» **Records for this task**:

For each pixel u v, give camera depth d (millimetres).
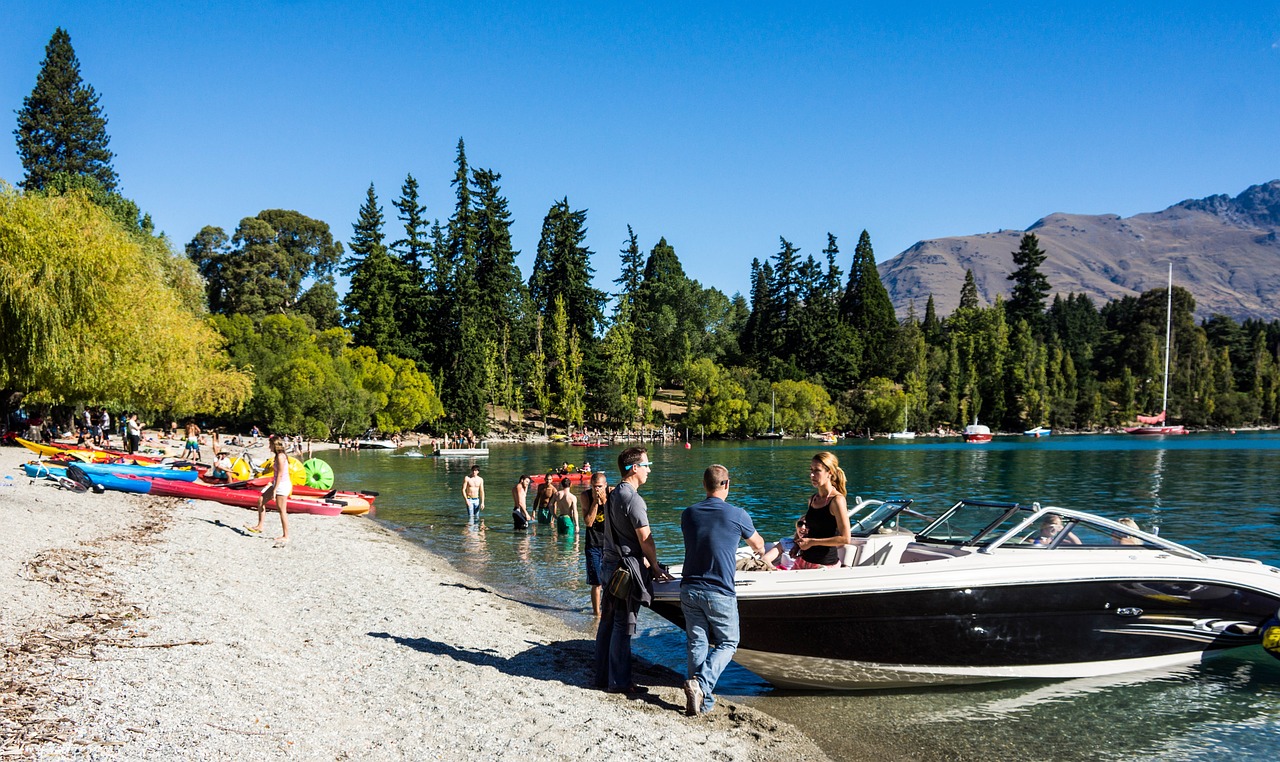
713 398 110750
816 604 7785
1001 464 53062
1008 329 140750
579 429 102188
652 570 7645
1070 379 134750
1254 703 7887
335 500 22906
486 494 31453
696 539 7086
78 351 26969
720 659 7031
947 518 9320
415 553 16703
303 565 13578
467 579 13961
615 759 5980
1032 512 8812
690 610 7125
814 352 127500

» **Your objective**:
Output each record above word for word, leaving out images.

» **Completed exercise**:
For each pixel u v, give camera depth d (millimetres).
713 398 110750
816 604 7785
1001 464 53062
1008 329 140750
579 429 102188
652 570 7645
1070 379 134750
1254 703 7887
335 500 22906
486 494 31453
696 539 7086
78 351 26969
720 659 7031
947 518 9320
415 553 16703
303 565 13578
467 579 13961
615 759 5980
1032 512 8812
690 610 7125
814 352 127500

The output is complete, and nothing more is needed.